List of tasks:
1. What is this sentence from the cloud compliance article in Spanish: "The CIS Controls framework includes 18 main security controls."
2. Can you write out the cloud compliance article word for word, from "The Federal Risk" up to and including "their own needs."?

Excerpt provided:
7 compliance frameworks your cloud team needs to know
Learn about some of the most popular cloud security compliance frameworks and find out which ones are right for your organization.
Sep 21, 2023 • 6 Minute Read
70% of organizations report more than half of their infrastructure exists in the cloud. But almost just as many don’t have a defined cloud strategy. This makes them more susceptible to security and compliance risks.
If your organization lacks a clear cloud strategy or security policy, common compliance frameworks can provide a starting point to protect your cloud environments.
Table of contents
- 7 compliance frameworks to know in cloud security
- Best practices for cloud security compliance
- Putting your cloud security policy to use
7 compliance frameworks to know in cloud security
1. ISO 27001
ISO 27001 is an international standard for information security management systems. It provides a clear, systematic approach to managing sensitive information across a variety of cloud solutions and services, whether that’s AWS, Azure, Google Cloud, or even general ledger software.
As such, ISO 27001 lays a foundation for creating and maintaining a robust security program in the cloud. It includes requirements and best practices focusing on:
Continuous monitoring and review
It also supports continual monitoring, evaluation, and improvement of cloud security procedures. By applying the standard's guidance, organizations can maintain high security standards, reduce risks, and protect important data from unauthorized access or breaches.
An ISO 27001 certification signals an organization's dedication to information security and reassures customers their data is safe. To earn the certification, organizations must pass a formal audit performed by an accredited certifying body.
2. NIST Cybersecurity Framework
Created by the National Institute of Standards and Technology (NIST), the NIST Cybersecurity Framework offers easy-to-follow guidelines, standards, and practices to uncover and address your organization’s highest priority risks.
Although not tailored specifically for the cloud, the NIST Cybersecurity Framework gives you a versatile structure that can strengthen your overall security (including your cloud security). It does this through five essential functions.
- Identify: Understand and manage cloud-related cybersecurity risks to guarantee compliance
- Protect: Set up safety measures to guarantee the confidentiality and availability of cloud resources and data
- Detect: Set up measures to spot cybersecurity events and irregularities
- Respond: Draft and implement security incident response plans for issues in your cloud infrastructure
- Recover: Restore systems and data to normal status following a security incident. Understand what happened and set up preventative measures.
3. CIS Controls
The Center for Internet Security (CIS) Controls are a collection of best practices to help organizations improve their cybersecurity posture. While they're not focused on cloud security, they’re often used to enhance security and compliance in cloud settings.
The CIS Controls framework includes 18 main security controls. To determine which of these is most relevant to your cloud environment (and how to interpret and apply them), CIS provides a Cloud Companion Guide. Use this to map out your controls, decide metrics for each control, and determine the results you want.
4. Federal Risk and Authorization Management Program (FedRAMP)
The Federal Risk and Authorization Management Program (FedRAMP) is a cloud security framework created by the US federal government. It aims to simplify the process of evaluating, approving, and monitoring cloud service providers (CSPs) that manage federal government data.
FedRAMP provides standardized baselines to evaluate the security of cloud service providers. Though it mainly targets government agencies, private organizations can also use the FedRAMP framework to evaluate cloud services for their own needs.

Dataset records:
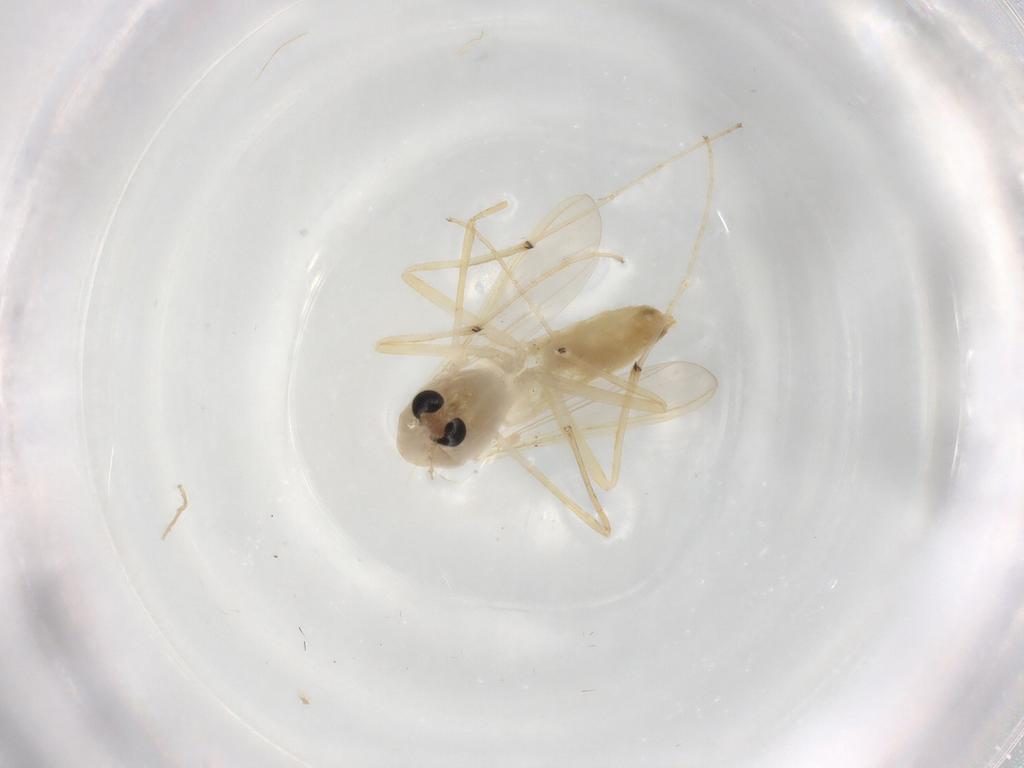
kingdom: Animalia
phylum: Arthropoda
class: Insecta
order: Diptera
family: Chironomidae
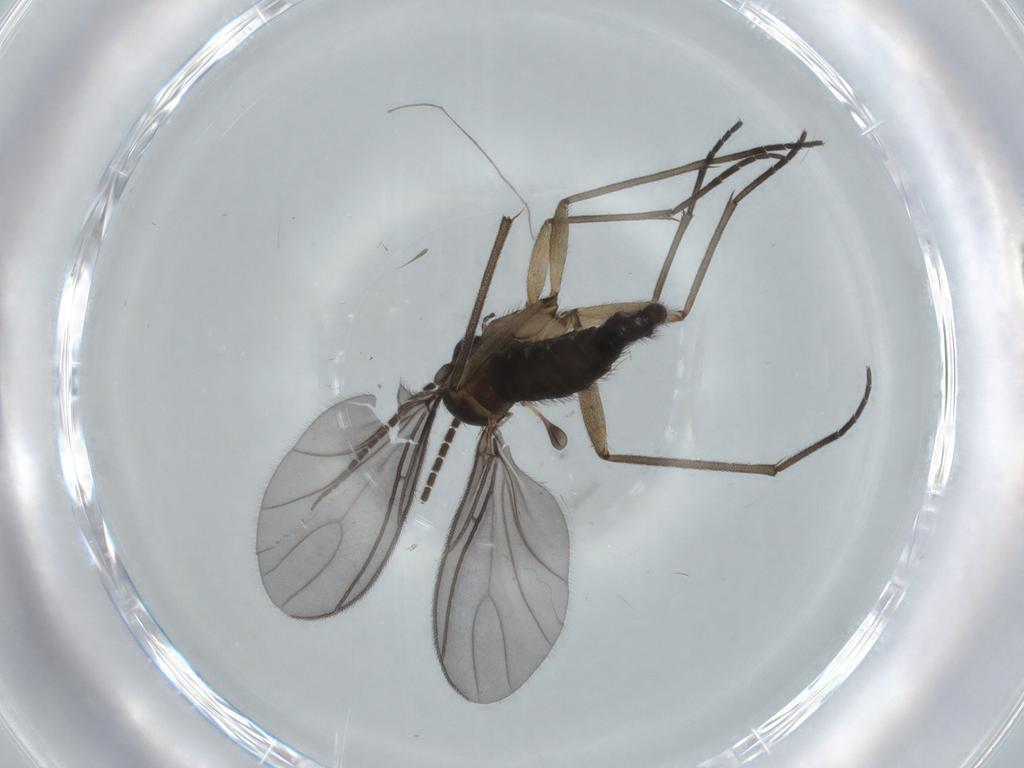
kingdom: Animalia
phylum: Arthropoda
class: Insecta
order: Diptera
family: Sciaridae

Answers for the exercise:
1. El marco de los Controles CIS incluye 18 controles de seguridad principales.

2.
The Federal Risk and Authorization Management Program (FedRAMP) is a cloud security framework created by the US federal government. It aims to simplify the process of evaluating, approving, and monitoring cloud service providers (CSPs) that manage federal government data.
FedRAMP provides standardized baselines to evaluate the security of cloud service providers. Though it mainly targets government agencies, private organizations can also use the FedRAMP framework to evaluate cloud services for their own needs.